Question

ABCD is a rhombus and P, Q, R, S are the mid-points of the sides AB, BC, CD and DA respectively. Show that the quadrilateral PQRS is a rectangle.

Answer 1

Hint- We will approach this question in such a way that we will consider the two triangles ABC and ADC respectively, deduce the relation between PQ and RS to prove PQRS is a parallelogram. After that we will use the property of rhombus that all sides of rhombus are equal to indirectly deduce the relation between $\angle 1,\angle 2$ . After that use SSS congruence rule in the triangle APS and CQR to make $\angle 3,\angle 4$ equal to each other.

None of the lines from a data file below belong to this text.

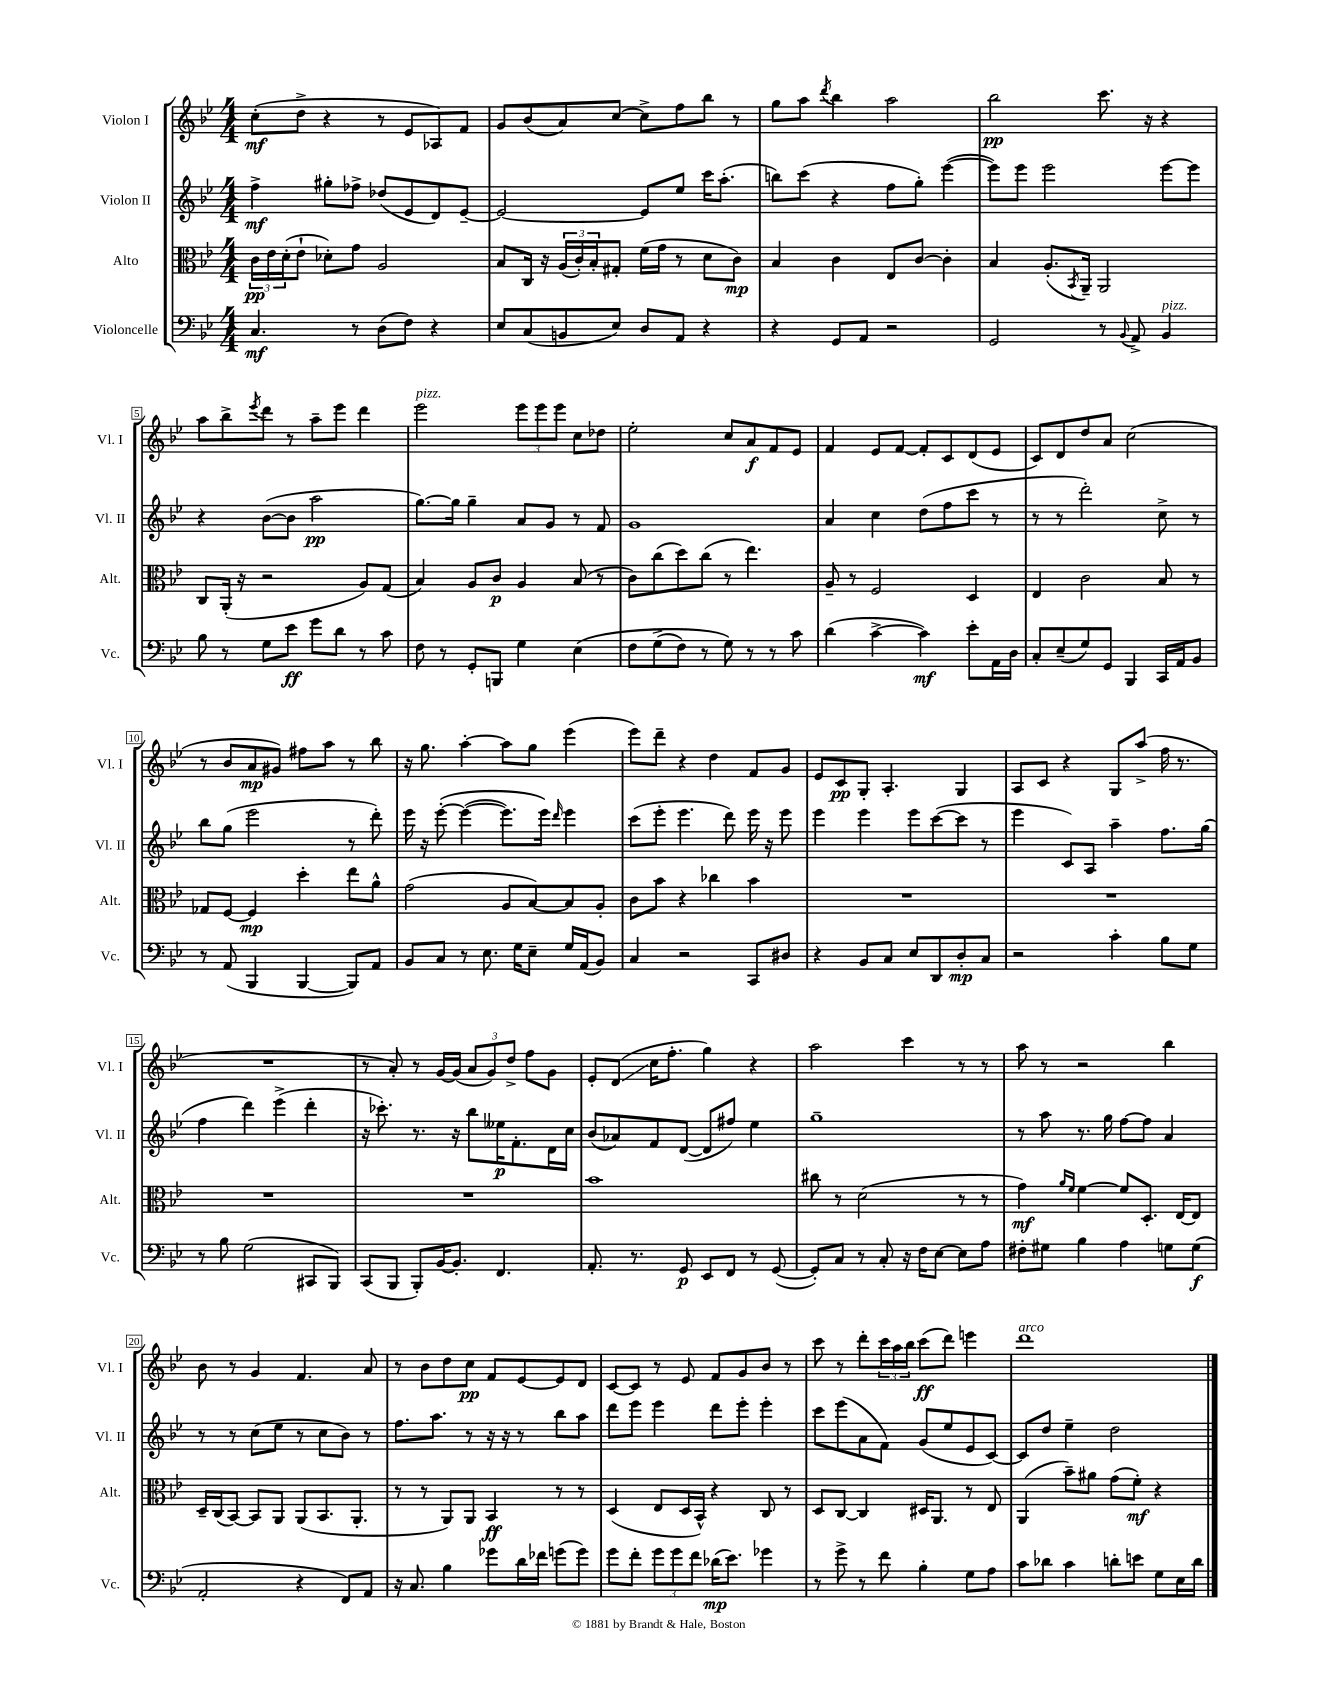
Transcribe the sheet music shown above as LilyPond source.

<<
\new StaffGroup <<
\new Staff = "s0" \with { instrumentName = "Violon I" shortInstrumentName = "Vl. I" } {
    \clef treble \key bes \major \numericTimeSignature \time 4/4
    c''8-.\mf( d''8-> r4 r8 ees'8 aes8) f'8 |
    g'8 bes'8( a'8) c''8~ c''8-> f''8 bes''8 r8 |
    g''8 a''8 \acciaccatura { d'''8 } bes''4 a''2 |
    bes''2\pp c'''8. r16 r4 |
    a''8 bes''8-> \acciaccatura { ees'''8 } d'''8 r8 a''8-- ees'''8 d'''4 |
    ees'''2^\markup { \italic "pizz." } \tuplet 3/2 { ees'''8 ees'''8 ees'''8 } c''8 des''8 |
    ees''2-. c''8 a'8\f f'8 ees'8 |
    f'4 ees'8 f'8~ f'8-. c'8 d'8( ees'8 |
    c'8) d'8 d''8 a'8 c''2( |
    r8 bes'8 a'8\mp gis'8) fis''8 a''8 r8 bes''8 |
    r16 g''8. a''4~-. a''8 g''8 ees'''4( |
    ees'''8) d'''8-- r4 d''4 f'8 g'8 |
    ees'8 c'8\pp g8-. a4.-. g4 |
    a8 c'8 r4 g8 a''8->( f''16 r8. |
    R1 |
    r8 a'8-.) r8 g'16~ g'16( \tuplet 3/2 { a'8 g'8) d''8-> } f''8 g'8 |
    ees'8-. d'8\glissando( c''16 f''8.-. g''4) r4 |
    a''2 c'''4 r8 r8 |
    a''8 r8 r2 bes''4 |
    bes'8 r8 g'4 f'4. a'8 |
    r8 bes'8 d''8 c''8\pp f'8 ees'8~ ees'8 d'8 |
    c'8~ c'8 r8 ees'8 f'8 g'8 bes'8 r8 |
    c'''8 r8 d'''8-. \tuplet 3/2 { c'''16 a''16 bes''16 } c'''8\ff( d'''8) e'''4 |
    d'''1^\markup { \italic "arco" } \bar "|." |
}
\new Staff = "s1" \with { instrumentName = "Violon II" shortInstrumentName = "Vl. II" } {
    \clef treble \key bes \major \numericTimeSignature \time 4/4
    f''4->\mf gis''8-. fes''8-> des''8( ees'8 d'8) ees'8~-- |
    ees'2~ ees'8 ees''8 c'''16 a''8.-.( |
    b''8) c'''8( r4 f''8 g''8-.) ees'''4~( |
    ees'''8) ees'''8 ees'''2 ees'''8~ ees'''8 |
    r4 bes'8~( bes'8 a''2\pp |
    g''8.~) g''16 g''4-- a'8 g'8 r8 f'8 |
    g'1 |
    a'4 c''4 d''8( f''8 c'''8 r8 |
    r8 r8 d'''2-.) c''8-> r8 |
    bes''8 g''8( ees'''2 r8 d'''8-.) |
    ees'''16 r16 ees'''8~-.\( ees'''4~( ees'''8.) ees'''16\) \grace { d'''16 } ees'''4 |
    c'''8( ees'''8-. ees'''4. d'''8) ees'''16 r16 ees'''8 |
    ees'''4 ees'''4 ees'''8 c'''8~( c'''8 r8 |
    ees'''4 c'8) a8 a''4-- f''8. g''16( |
    f''4 d'''4) ees'''4->( d'''4-. |
    r16 ces'''8.-.) r8. r16 bes''8 eeses''16\p f'8.-. d'16 c''16 |
    bes'8( aes'8) f'8 d'8~( d'8 fis''8) ees''4 |
    g''1-- |
    r8 a''8 r8. g''16 f''8~ f''8 a'4 |
    r8 r8 c''8( ees''8 r8 c''8 bes'8) r8 |
    f''8. a''8. r8 r16 r16 r8 bes''8 a''8 |
    d'''8 ees'''8 ees'''4 d'''8 ees'''8-. ees'''4-. |
    c'''8 ees'''8( a'8 f'8) g'8( ees''8 ees'8 c'8~) |
    c'8 d''8 ees''4-- d''2 \bar "|." |
}
\new Staff = "s2" \with { instrumentName = "Alto" shortInstrumentName = "Alt." } {
    \clef alto \key bes \major \numericTimeSignature \time 4/4
    \tuplet 3/2 { c'16\pp ees'16 d'16-.( } ees'8-! des'8-.) g'8 a2 |
    bes8 c16 r16 \tuplet 3/2 { a16( c'16-.) bes16-. } gis8-. f'16( g'16 r8 d'8 c'8\mp) |
    bes4 c'4 ees8 c'8~ c'4-. |
    bes4 a8.-.( \acciaccatura { bes,8 } a,16--) a,2 |
    c8 a,16-.( r16 r2 a8) g8( |
    bes4) a8 c'8\p a4 bes8( r8 |
    c'8) c''8( d''8) c''8( r8 ees''4.) |
    a8-- r8 f2 d4 |
    ees4 c'2 bes8 r8 |
    ges8 f8~ f4\mp d''4-. ees''8 a'8-^ |
    g'2( a8 bes8~) bes8 a8-. |
    c'8 bes'8 r4 ces''4 bes'4 |
    R1 |
    R1 |
    R1 |
    R1 |
    bes'1 |
    cis''8 r8 d'2( r8 r8 |
    g'4\mf) \grace { a'16 f'16 } f'4~ f'8 d8.-. ees16~ ees8 |
    d16-- c16( bes,8~) bes,8 a,8 a,8( bes,8. a,8.-. |
    r8 r8 a,8) a,8 bes,4\ff r8 r8 |
    d4( ees8 d16 bes,16-^) r4 c8 r8 |
    d8 c8~ c4 dis16 a,8. r8 ees8 |
    a,4( bes'8--) ais'8 g'8( f'8-.\mf) r4 \bar "|." |
}
\new Staff = "s3" \with { instrumentName = "Violoncelle" shortInstrumentName = "Vc." } {
    \clef bass \key bes \major \numericTimeSignature \time 4/4
    c4.\mf r8 d8( f8) r4 |
    ees8 c8( b,8 ees8) d8 a,8 r4 |
    r4 g,8 a,8 r2 |
    g,2 r8 \appoggiatura { bes,8 } a,8-> bes,4^\markup { \italic "pizz." } |
    bes8 r8 g8 ees'8\ff g'8 d'8 r8 c'8 |
    f8 r8 g,8-. b,,8 g4 ees4\( |
    f8 g8->( f8) r8 g8\) r8 r8 c'8 |
    d'4( c'4~-> c'4\mf) ees'8-. a,16 d16 |
    c8-. ees8--( g8) g,8 bes,,4 c,16 a,16 bes,8 |
    r8 a,8( bes,,4 bes,,4~ bes,,8) a,8 |
    bes,8 c8 r8 ees8. g16 ees8-- g16 a,16( bes,8) |
    c4 r2 c,8 dis8 |
    r4 bes,8 c8 ees8 d,8 d8-.\mp c8 |
    r2 c'4-. bes8 g8 |
    r8 bes8 g2( cis,8 bes,,8) |
    c,8( bes,,8 bes,,8-.) bes,16~ bes,8.-. f,4. |
    a,8.-. r8. g,8\p ees,8 f,8 r8 g,8~( |
    g,8-.) c8 r8 c8-. r16 f16 ees8~ ees8 a8 |
    fis8-. gis8 bes4 a4 g8 g8\f( |
    a,2-. r4 f,8) a,8 |
    r16 c8. bes4 ges'8 d'16 fes'16 g'8( g'8) |
    g'8 f'8-. \tuplet 3/2 { g'8 g'8 f'8 } des'16\mp( ees'8.) ges'4 |
    r8 g'8-> r8 f'8 bes4-. g8 a8 |
    c'8 des'8 c'4 d'8-. e'8 g8 ees16 d'16 \bar "|." |
}
>>
>>
\layout { \context { \Score \override BarNumber.stencil = #(make-stencil-boxer 0.1 0.3 ly:text-interface::print) } }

In the end, use the linear property of angles to deduce the relation between $\angle SPQ,\angle PQR$ and prove that $\angle SPQ$ is equal to ${90^0}$ and prove the already proven parallelogram to be a rectangle.

Complete step-by-step solution -

We have been given that ABCD is a rhombus where P, Q, R and S are the midpoints of sides AB, BC, CD and DA respectively.
We have to prove that PQRS is a rectangle. For that we will first join A & C.
To prove that PQRS is a rectangle we will first prove it to be a parallelogram and then later prove one angle of it to be ${90^0}$
Let us consider $\Delta ABC$
Here we know that P and Q are the midpoints of sides AB and BC respectively.
We know that Line segments joining the mid-points of two sides of a triangle are parallel to the third side and are half of it.
$\therefore PQ\parallel AC$ and $PQ = \dfrac{1}{2}AC$ ----(1)
Let us consider $\Delta ADC$
Here we know that R and S are the midpoints of sides CD and AD respectively.
We know that the Line segment joining the mid-points of two sides of a triangle is parallel to the third side and is half of it.
$\therefore RS\parallel AC$ and $RS = \dfrac{1}{2}AC$ ----(2)
From (1) and (2) we get,
$PQ\parallel RS $ and $PQ = RS$
Now in quadrilateral PQRS,
We can see that one pair of opposite sides is parallel and equal so we can say that PQRS is a parallelogram.
Now, we know that AB = BC because all sides of rhombus are equal.
So, we can also say that, $\dfrac{{AB}}{2} = \dfrac{{BC}}{2}$ and we know that P and Q are the midpoints of AB and BC respectively.
So, PB = BQ ----(3)
and AP = CQ ----(4)
Similarly, we know that AD = DC because all sides of rhombus are equal.
So, we can also say that, $\dfrac{{AD}}{2} = \dfrac{{DC}}{2}$ and we know that S and R are the midpoints of AD and DC respectively.
So, AS = CR ----(5)
and SD = DR ----(6)

Now in $\Delta BPQ$
PB = BQ (using (3))
$\therefore \angle 2 = \angle 1$ -----(7) (Angles opposite to equal sides are also equal)
Now in $\Delta APS\& \Delta CQR$
AP = CQ (Using (4))
AS = CR (Using (5))
PS = QR (Opposite sides of a parallelogram are equal)
$\therefore \Delta APS \cong \Delta CQR$ by SSS rule of congruence
$\angle 3 = \angle 4$ by CPCT ------(8)
Now, AB is a line
So, we can say that $\angle 3 + \angle SPQ + \angle 1 = {180^0}$ ----(9) as Linear pair angle sum $ = {180^0}$
Similarly, for line BC
$\angle 2 + \angle PQR + \angle 4 = {180^0}$ (Linear pair angle sum)
From (7) & (8) we get,
$\angle 1 + \angle PQR + \angle 3 = {180^0}$ --------(10)
From (9) and (10) we get,
$ \Rightarrow \angle 1 + \angle SPQ + \angle 3 = \angle 1 + \angle PQR + \angle 3$
$\therefore \angle SPQ = \angle PQR$ -----(11)

Now, $PS\parallel QR$ (Opposite sides of parallelogram are parallel)
& PQ is a transversal
So, $\angle SPQ + \angle PQR = {180^0}$ as interior angles on the same side of transversal are supplementary
Using (11) we get,
$ \Rightarrow \angle SPQ + \angle SPQ = {180^0}$
$ \Rightarrow 2\angle SPQ = {180^0}$
$ \Rightarrow \angle SPQ = \dfrac{{{{180}^0}}}{2} = {90^0}$
Now, PQRS is a parallelogram with one angle equals ${90^0}$ .
Hence, we can simply say that quadrilateral PQRS is a rectangle.
Hence showed.

Note- For such types of questions just keep in mind that the Line segment joining the mid-points of two sides of a triangle is parallel to the third side and is half of it. One must also be knowing that if one pair of opposite sides is parallel and equal, we can say that PQRS is a parallelogram. One must also be knowing about the SSS congruence rule of triangles and should also know that interior angles on the same side of transversal are supplementary.